Input material below:

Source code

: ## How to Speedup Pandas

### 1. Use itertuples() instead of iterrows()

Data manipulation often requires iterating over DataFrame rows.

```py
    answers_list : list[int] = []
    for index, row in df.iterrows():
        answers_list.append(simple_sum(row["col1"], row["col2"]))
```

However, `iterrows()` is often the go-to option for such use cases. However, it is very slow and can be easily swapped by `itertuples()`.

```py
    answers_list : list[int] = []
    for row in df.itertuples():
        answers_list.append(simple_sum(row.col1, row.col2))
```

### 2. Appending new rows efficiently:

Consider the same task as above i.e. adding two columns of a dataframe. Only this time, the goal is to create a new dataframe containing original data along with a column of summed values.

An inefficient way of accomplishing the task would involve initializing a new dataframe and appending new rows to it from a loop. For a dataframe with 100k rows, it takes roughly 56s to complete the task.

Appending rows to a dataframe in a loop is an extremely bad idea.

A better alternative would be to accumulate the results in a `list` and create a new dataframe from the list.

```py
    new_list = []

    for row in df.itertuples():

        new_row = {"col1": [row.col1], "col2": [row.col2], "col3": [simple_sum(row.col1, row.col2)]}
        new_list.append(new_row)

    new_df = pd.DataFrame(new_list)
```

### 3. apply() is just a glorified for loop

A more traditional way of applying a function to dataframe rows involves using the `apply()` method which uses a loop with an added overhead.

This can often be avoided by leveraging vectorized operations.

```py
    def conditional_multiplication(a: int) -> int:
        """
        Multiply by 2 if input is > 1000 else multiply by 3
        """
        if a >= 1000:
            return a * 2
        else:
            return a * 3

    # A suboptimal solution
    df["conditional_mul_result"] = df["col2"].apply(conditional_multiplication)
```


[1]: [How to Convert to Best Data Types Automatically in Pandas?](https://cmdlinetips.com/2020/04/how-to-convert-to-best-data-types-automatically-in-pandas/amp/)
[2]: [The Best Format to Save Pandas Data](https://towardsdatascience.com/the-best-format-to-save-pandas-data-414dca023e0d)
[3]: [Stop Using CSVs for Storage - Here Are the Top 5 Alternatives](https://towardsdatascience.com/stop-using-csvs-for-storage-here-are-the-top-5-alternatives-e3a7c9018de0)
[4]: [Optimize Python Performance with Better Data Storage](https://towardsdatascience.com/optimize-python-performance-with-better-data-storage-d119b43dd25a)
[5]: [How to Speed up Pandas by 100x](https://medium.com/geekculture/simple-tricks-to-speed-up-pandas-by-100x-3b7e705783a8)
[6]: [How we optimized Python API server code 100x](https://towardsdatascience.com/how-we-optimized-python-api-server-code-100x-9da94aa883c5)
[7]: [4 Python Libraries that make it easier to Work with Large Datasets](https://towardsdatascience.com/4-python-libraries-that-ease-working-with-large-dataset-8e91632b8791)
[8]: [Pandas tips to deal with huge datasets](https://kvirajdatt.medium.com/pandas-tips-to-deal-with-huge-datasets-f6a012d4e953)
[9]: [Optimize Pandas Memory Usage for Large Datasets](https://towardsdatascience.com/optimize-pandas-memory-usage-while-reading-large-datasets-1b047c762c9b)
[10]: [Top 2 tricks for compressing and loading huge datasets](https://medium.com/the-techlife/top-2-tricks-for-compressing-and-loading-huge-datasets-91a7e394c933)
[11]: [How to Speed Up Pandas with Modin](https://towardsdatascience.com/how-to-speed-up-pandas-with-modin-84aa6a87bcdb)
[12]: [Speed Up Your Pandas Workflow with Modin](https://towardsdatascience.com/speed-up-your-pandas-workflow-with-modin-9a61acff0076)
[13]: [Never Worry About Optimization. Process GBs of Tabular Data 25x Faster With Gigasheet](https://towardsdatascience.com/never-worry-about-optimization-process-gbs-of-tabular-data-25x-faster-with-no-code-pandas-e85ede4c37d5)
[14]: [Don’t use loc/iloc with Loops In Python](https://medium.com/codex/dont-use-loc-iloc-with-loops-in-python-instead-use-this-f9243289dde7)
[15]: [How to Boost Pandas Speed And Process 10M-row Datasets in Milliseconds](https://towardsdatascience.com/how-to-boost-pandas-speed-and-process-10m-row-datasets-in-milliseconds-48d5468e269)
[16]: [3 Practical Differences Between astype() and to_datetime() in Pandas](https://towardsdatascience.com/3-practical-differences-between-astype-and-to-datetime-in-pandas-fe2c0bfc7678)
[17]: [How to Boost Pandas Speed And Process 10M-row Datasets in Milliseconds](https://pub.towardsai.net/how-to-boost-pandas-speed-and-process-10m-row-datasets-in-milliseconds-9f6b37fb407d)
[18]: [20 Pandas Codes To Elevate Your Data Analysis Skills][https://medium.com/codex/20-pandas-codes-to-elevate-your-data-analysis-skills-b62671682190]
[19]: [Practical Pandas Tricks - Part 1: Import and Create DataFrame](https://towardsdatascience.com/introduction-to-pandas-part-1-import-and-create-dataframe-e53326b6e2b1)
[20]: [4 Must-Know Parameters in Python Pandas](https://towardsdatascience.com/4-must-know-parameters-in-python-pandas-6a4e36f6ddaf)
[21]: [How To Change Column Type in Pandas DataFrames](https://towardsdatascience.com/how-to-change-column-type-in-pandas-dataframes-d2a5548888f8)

End of Input material.

* [Problem requirements]
Return word for word the lines above from the line with "is often the" to the line with "An inefficient way", including both and leaving out all others.

* [Your response]
However, `iterrows()` is often the go-to option for such use cases. However, it is very slow and can be easily swapped by `itertuples()`.

```py
    answers_list : list[int] = []
    for row in df.itertuples():
        answers_list.append(simple_sum(row.col1, row.col2))
```

### 2. Appending new rows efficiently:

Consider the same task as above i.e. adding two columns of a dataframe. Only this time, the goal is to create a new dataframe containing original data along with a column of summed values.

An inefficient way of accomplishing the task would involve initializing a new dataframe and appending new rows to it from a loop. For a dataframe with 100k rows, it takes roughly 56s to complete the task.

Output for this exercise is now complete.